Contudo, muitos observadores apontam que, mesmo que Guterres tivesse tido outra prestação, as Nações Unidas teriam sempre dificuldade em agir nestas circunstâncias. «É errado pensar que na inação como algo completamente novo», escreveu-se na revista Time. «Na verdade, os momentos excecionais na história da ONU têm sido quando o consenso foi alcançado entre os P5 – os Estados oficialmente reconhecidos como nucleares – de maneira a defender a ordem internacional quando um deles está envolvido».
O problema é estrutural. Algumas vozes no Ocidente ainda se levantaram, a pedir que a ONU mandasse capacetes azuis para a Ucrânia, para proteger o acesso dos civis a ajuda humanitária e tentar manter algum nível de respeito pelos seus direitos básicos. Claro que isso não sucedeu, nem se prevê que tal seja possível. O envio de missões de paz é da responsabilidade do Conselho de Segurança, do qual a Rússia – à semelhança dos EUA, China, Reino Unido e França – é membro permanente, com direito de veto.
«O Conselho de Segurança falhou em fazer o que estava ao seu alcance para prevenir e acabar com esta guerra», admitiu o próprio Guterres, ao lado de Zelensky. «Sei que palavras de solidariedade não são suficientes», reconheceu o secretário-geral, que, passados dois meses do início da invasão, quer focar-se «nas necessidades no terreno e em escalar as operações».
É uma paralisia que ameaça condenar as Nações Unidas, em relação à qual se traçam cada vez mais paralelos com a Liga das Nações, a primeira tentativa de criar uma ordem mundial baseada em regras, antecessora da ONU e dissolvida após ter fracassado na tentativa de impedir a II Guerra Mundial.
A invasão russa da Ucrânia «não é apenas mais uma guerra. Este conflito que a abala o sistema, que quebra o sistema, com enormes consequências», alertou Mark Malloch-Brown, antigo vice-secretário-geral da ONU, presidente Open Society Foundations, citado pela Radio Free Europe.
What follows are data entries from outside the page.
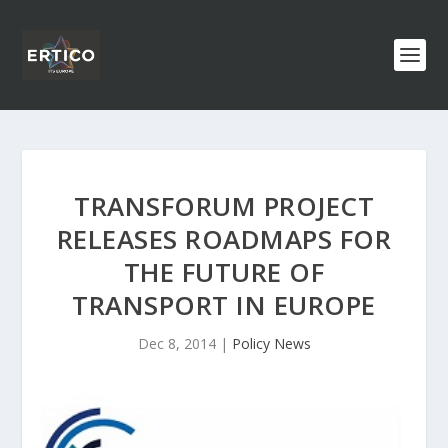
TRANSFORUM PROJECT
RELEASES ROADMAPS FOR
THE FUTURE OF
TRANSPORT IN EUROPE
Dec 8, 2014
|
Policy News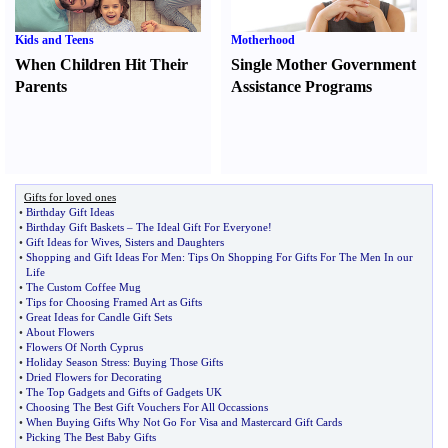
Kids and Teens
Motherhood
When Children Hit Their
Single Mother Government
Parents
Assistance Programs
Gifts for loved ones
•
Birthday Gift Ideas
•
Birthday Gift Baskets
–
The Ideal Gift For Everyone
!
•
Gift Ideas for Wives
,
Sisters and Daughters
•
Shopping and Gift Ideas For Men
:
Tips On Shopping For Gifts For The Men In our
Life
•
The Custom Coffee Mug
•
Tips for Choosing Framed Art as Gifts
•
Great Ideas for Candle Gift Sets
•
About Flowers
•
Flowers Of North Cyprus
•
Holiday Season Stress
:
Buying Those Gifts
•
Dried Flowers for Decorating
•
The Top Gadgets and Gifts of Gadgets UK
•
Choosing The Best Gift Vouchers For All Occassions
•
When Buying Gifts Why Not Go For Visa and Mastercard Gift Cards
•
Picking The Best Baby Gifts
Mesmo a expulsão da Rússia da ONU – que requeria que esta não vetasse a sua expulsão no Conselho de Segurança – poderia não resolver o problema, acrescentou Richard Gowan, do International Crisis Group.
«A maioria dos diplomatas dos EUA e de outros países reconhece que expulsar a Rússia da tenda a longo prazo seria mais destrutivo que positivo», explicou Gowan. «Da mesma forma que quando o Japão, Alemanha e Itália bateram com a porta da Liga das Nações».
O problema é que a decadência da ONU não é de agora. E não espanta a hesitação de tantos países em desenvolvimento em cerrar fileiras contra a Rússia, sobretudo aqueles sofreram com a governação unipolar do mundo por Washington, lamentou Nathan Gardels, diretor da Noema.
«Quando Putin goza com a acusação de que a sua invasão foi ilegal, o seu sorriso trocista é entendido perfeitamente por todos aqueles que se opuseram à invasão americana do Iraque sem aprovação da ONU», escreveu Gardels. «E quanto mais o mundo se torna cínico quanto à possibilidade de estabelecer uma ‘ordem global baseada em regras’, que se a aplicassem da mesma forma tanto às grandes potências como a todas as outras nações, mais caminho se abre a esses poderes para agirem com impunidade».